The Marathon Continues

On March 31, 2019, the city of Los Angeles lost an angel. Grammy-nominated rapper Nipsey Hussle was shot and killed in South Central LA, he was 33.

Born Ermias Joseph Asghedom, his first name meaning “Sent by God” and his life work spoke true to that.

Hussle was more than his music, he was a community activist, philanthropist, entrepreneur, father, long-time boyfriend to actress Lauren London and simply just a black man trying to make it and give back.

Hussle wasn’t a stranger to the streets, in fact, that is what makes this tragedy so hard to come to terms with. Born and raised in the Crenshaw district of South Central LA or more specifically the 60s. A neighborhood that doesn’t have the best reputation, but Hussle saw the beauty within it and within its people.

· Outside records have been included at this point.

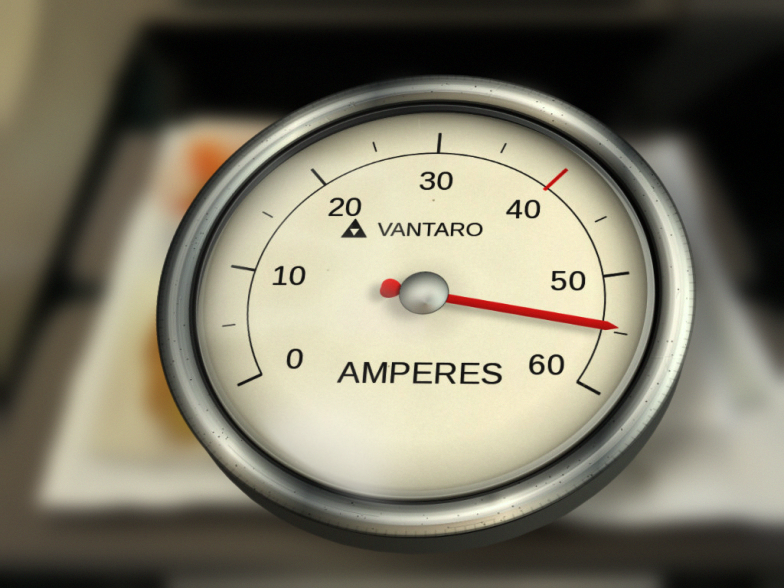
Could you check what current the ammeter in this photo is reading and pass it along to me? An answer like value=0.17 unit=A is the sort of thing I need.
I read value=55 unit=A
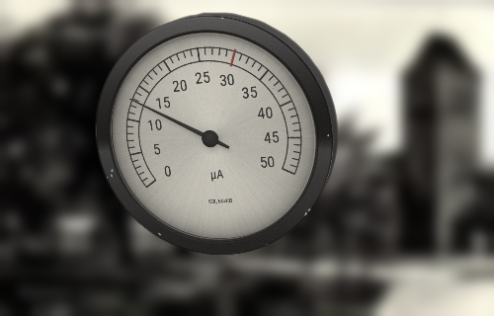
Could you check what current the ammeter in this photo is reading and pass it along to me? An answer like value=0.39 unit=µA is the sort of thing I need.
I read value=13 unit=µA
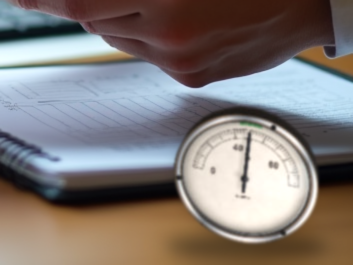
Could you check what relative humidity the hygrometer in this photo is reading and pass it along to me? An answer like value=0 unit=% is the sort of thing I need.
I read value=50 unit=%
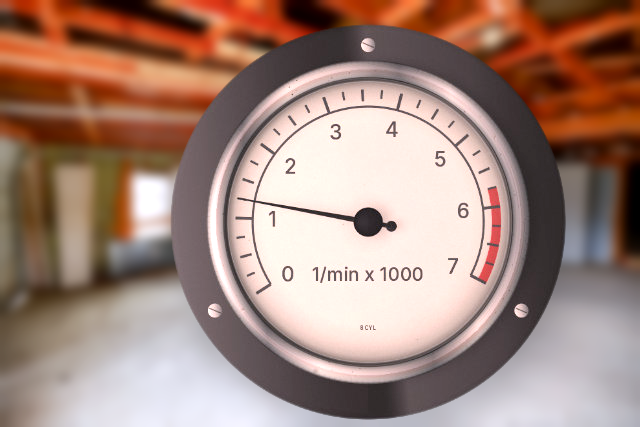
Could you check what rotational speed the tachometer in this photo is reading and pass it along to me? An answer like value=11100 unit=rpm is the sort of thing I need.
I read value=1250 unit=rpm
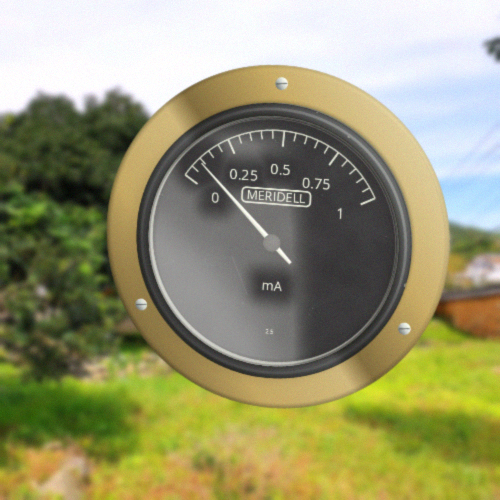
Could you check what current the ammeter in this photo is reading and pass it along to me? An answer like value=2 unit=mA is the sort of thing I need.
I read value=0.1 unit=mA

From the outside looking in South LA is viewed as a war zone. And in the media it served as a backdrop for gang violence and "hood" antics. But for Hussle, he saw an opportunity to rebuild the community and change the narrative. He never lost sight of where he was from. With the success of his music career, he took his earnings and invested in the inner city, providing jobs and opportunities to the community members.  

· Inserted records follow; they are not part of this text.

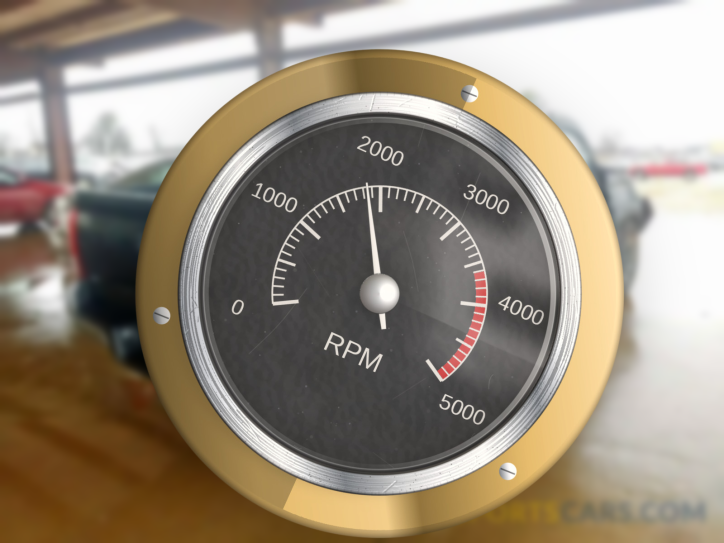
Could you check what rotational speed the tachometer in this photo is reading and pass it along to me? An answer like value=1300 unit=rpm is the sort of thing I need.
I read value=1850 unit=rpm
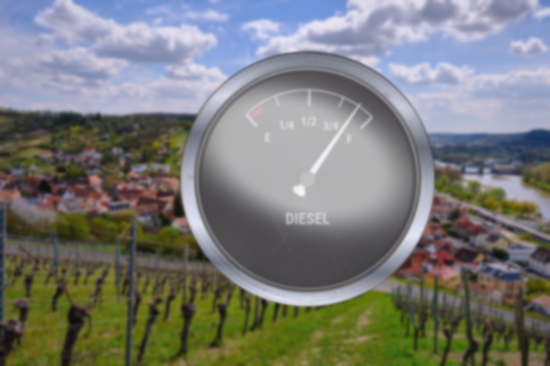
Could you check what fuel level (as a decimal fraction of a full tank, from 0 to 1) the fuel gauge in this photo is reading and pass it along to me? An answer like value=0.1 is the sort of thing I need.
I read value=0.875
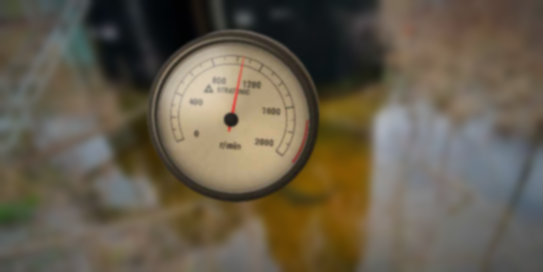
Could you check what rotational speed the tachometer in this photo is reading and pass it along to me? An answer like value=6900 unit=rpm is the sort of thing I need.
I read value=1050 unit=rpm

Last year Hussle launched his Too Big to Fail initiative in collaboration with Vector 90, a STEM center and co-working space for youth in the Crenshaw district. In addition, he was also involved in community projects such as the new Destination Crenshaw arts project, an open-air museum, and outdoor art and culture center celebrating Black Los Angeles.

Hussle donated shoes and school supplies to his local elementary schools and funded renovations of playgrounds and basketball courts.

He actively promoted black ownership. And if his philanthropic work wasn't enough his streetwear brand, The Marathon Clothing, is a huge success selling signature “Crenshaw” sweatshirts, t-shirts and accessories.

A staple to the community. Located on the corner of Crenshaw and Slauson, in a plaza that has played such a pivotal role in his life as well as career and woefully in his untimely death.  

On a Sunday none of us will ever forget Ermias Joseph “Nipsey Hussle” Asghedom was unfairly taken from us, by a man who is reported to have known him. In the very parking lot that started his journey and has so much history not only to Nipsey but to the residents of South Central.

When news broke it brought the city to a halt. To this day I still find it hard to believe. A man that I had never personally met, but would see in passing has had such an impact on my life as well as many others. The city is hurting and it feels as if it will never be the same.

It’s sad that it takes a person to lose their life to get the world to really appreciate all that they had accomplished. It is important as a city that we don't let his legacy die. Nipsey saw a light in us and it’s time we see it in ourselves. We are deserving of a better tomorrow.

Nipsey may be gone, but the marathon will continue.